Non-temporary storage is most commonly used for those moving overseas where housing may be limited or significantly smaller than in the US. It can be authorized in some cases for moves within the US, however.
How often will I be moving in the military?
Military moves do not follow a set rotation and vary from service to service. Even within one branch, relocation can be based on a service member’s job specialty, rank, and even personal circumstances, such as the need to fill a gap at another command.
That said, according to the Department of Defense Education Activity, the average military-connected child can expect to move six to nine times during their K-12 school years. This means the average military family moves about every two years. That’s a lot of moves during a 20-year military career!
Is There Anything the Military Won’t Pay to Move?
The military will move many household items that you may expect—furniture, clothes, bedding, kitchen items. But a few unexpected items are also on the approved list. Yep, there is an “approved list”!
Before purging your home (or buying a new, fancy toy), make sure that you know if the military will move it or if you will have to arrange transportation at your own cost.

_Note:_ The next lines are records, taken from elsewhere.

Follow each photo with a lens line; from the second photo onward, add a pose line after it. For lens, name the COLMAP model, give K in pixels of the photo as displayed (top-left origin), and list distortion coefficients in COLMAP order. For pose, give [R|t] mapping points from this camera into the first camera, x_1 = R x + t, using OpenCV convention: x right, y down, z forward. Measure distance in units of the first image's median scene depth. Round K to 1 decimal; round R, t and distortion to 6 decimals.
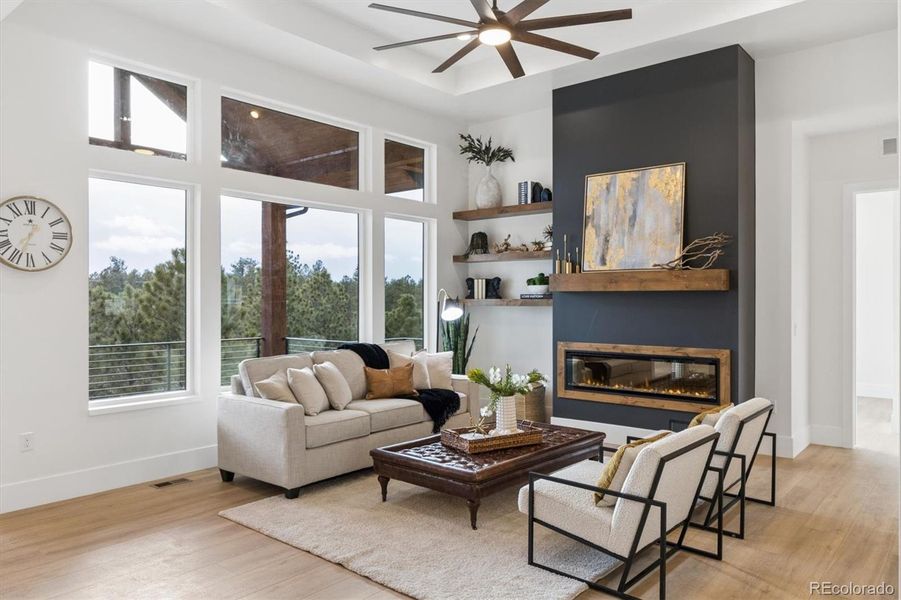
lens RADIAL K [[644.7, 0, 448.3], [0, 644.7, 303.3], [0, 0, 1]] dist [0.002025, -0.003241]
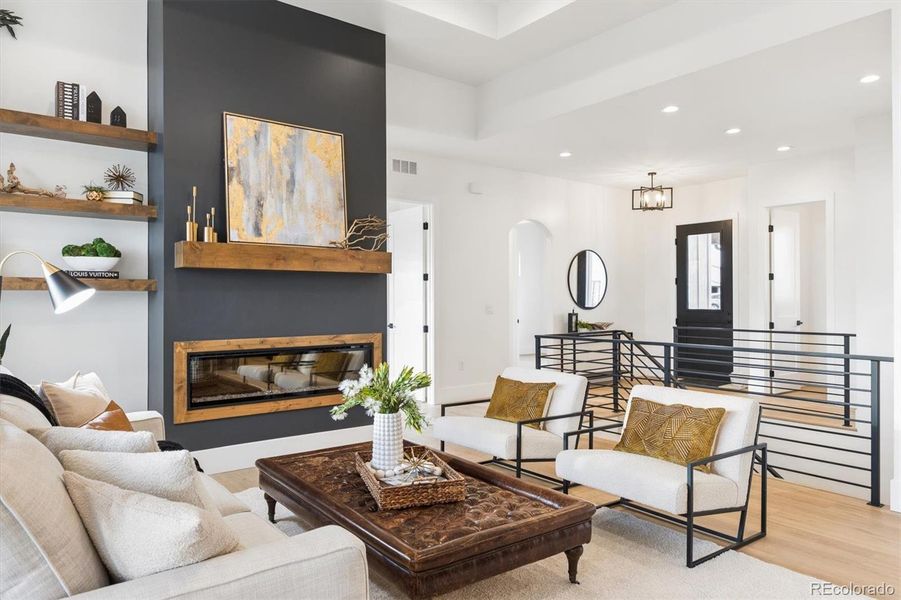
lens RADIAL K [[592.3, 0, 452.8], [0, 592.3, 296.1], [0, 0, 1]] dist [0.008140, -0.003383]
pose [[0.211018, 0.005584, 0.977466, -0.415335], [0.008935, 0.999931, -0.007641, 0.020838], [-0.977441, 0.010346, 0.210953, 0.644489]]
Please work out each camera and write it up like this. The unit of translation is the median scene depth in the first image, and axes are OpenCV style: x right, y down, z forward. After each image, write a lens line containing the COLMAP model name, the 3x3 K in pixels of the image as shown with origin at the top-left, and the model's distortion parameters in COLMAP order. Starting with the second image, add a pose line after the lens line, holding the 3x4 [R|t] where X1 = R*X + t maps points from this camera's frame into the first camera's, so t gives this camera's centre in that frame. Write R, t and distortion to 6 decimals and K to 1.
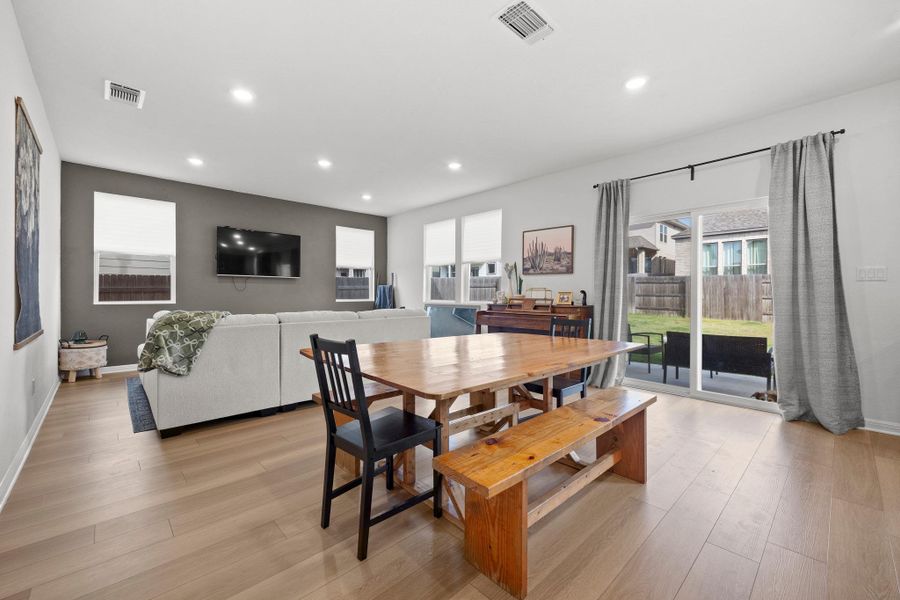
lens RADIAL K [[358.3, 0, 464.9], [0, 358.3, 298.1], [0, 0, 1]] dist [0.000658, -0.000618]
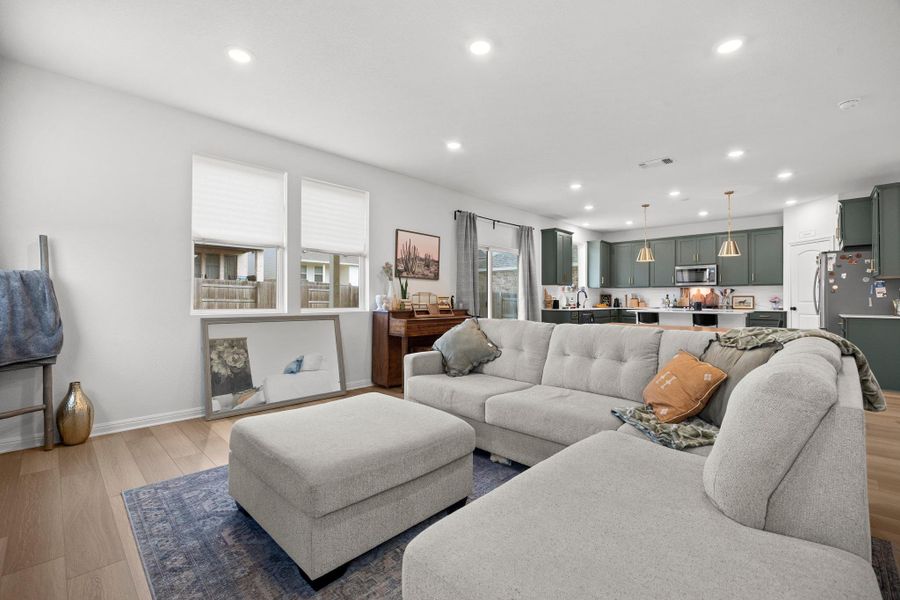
lens RADIAL K [[390.0, 0, 431.1], [0, 390.0, 294.8], [0, 0, 1]] dist [-0.016649, 0.000817]
pose [[0.005985, 0.008925, 0.999942, -0.842259], [0.008458, 0.999924, -0.008976, -0.011582], [-0.999946, 0.008511, 0.005909, 0.940270]]
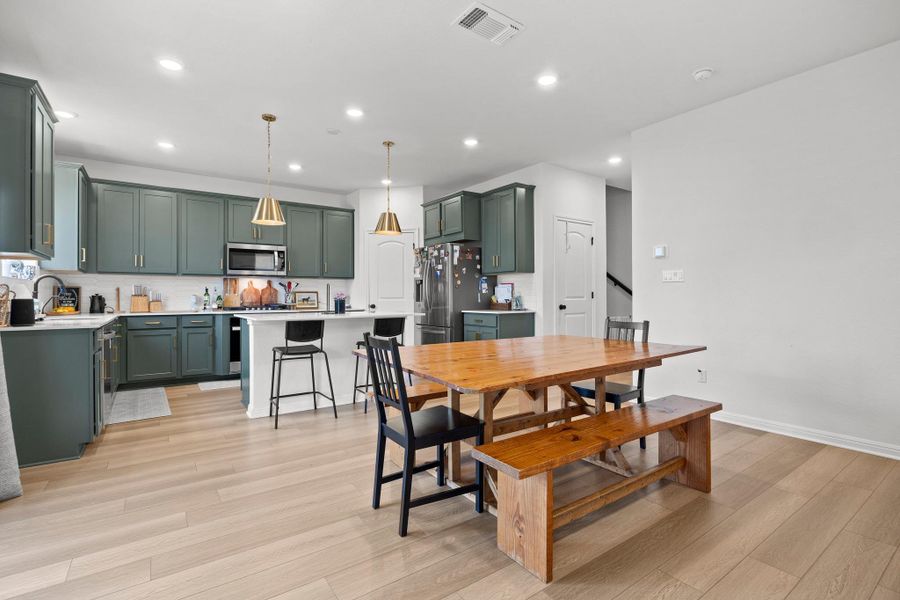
lens RADIAL K [[417.1, 0, 471.0], [0, 417.1, 296.7], [0, 0, 1]] dist [-0.027411, 0.002279]
pose [[-0.992751, 0.002592, 0.120161, 0.044790], [0.003985, 0.999928, 0.011355, -0.007095], [-0.120123, 0.011751, -0.992690, 0.904316]]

What will the military move?
- Firearms: Provided that you have the required documentation and follow the local laws at all points in transit, the military will pay to ship personal firearms
- Unopened liquids: Bottles of unopened liquids, including alcohol, are usually allowed in the shipment
- Bicycles: Bicycles are allowed and included in the overall shipment. The same applies to larger house maintenance items, such as lawn mowers and weed eaters
- (Some) boats: Recreational boats under 14 feet may be shipped but do count against the overall allowed weight. For this reason, it can sometimes fall on the member to pay for their own shipment
- Recreational vehicles: Motorcycles and dirt bikes are allowed as part of the shipment within the US. When moving overseas, motorcycles and dirt bikes follow the same guidance as cars. RVs are authorized on a case-by-case basis
What won’t the military move?
- Cars: In general, the military will pay to ship one (1) vehicle overseas, but expects members to transport their own vehicle to their new home within the US. You may be able to be reimbursed for gas and expenses, however, depending on your specific situation
- Consumable items: Items that are meant to be eaten are generally not allowed
- Pets: Transportation of pets is done at the member’s expense. It is important to check local regulations at your new home as they may require proof of vaccination or a quarantine period
- Flammable items: Understandably, moving companies require that all flammable liquids be drained from gas tanks. Batteries are also normally not moved as part of the overall shipment
Moving is almost inevitable in military life. Whether you want to use a Full Service option that takes care of all details or you put in some effort to make some extra spending money, there is an option for you out there. Knowing the terms ahead of time, as well as what you can and can’t move, will make moving day that much smoother; you will be on your way to your new home and new adventure in no time!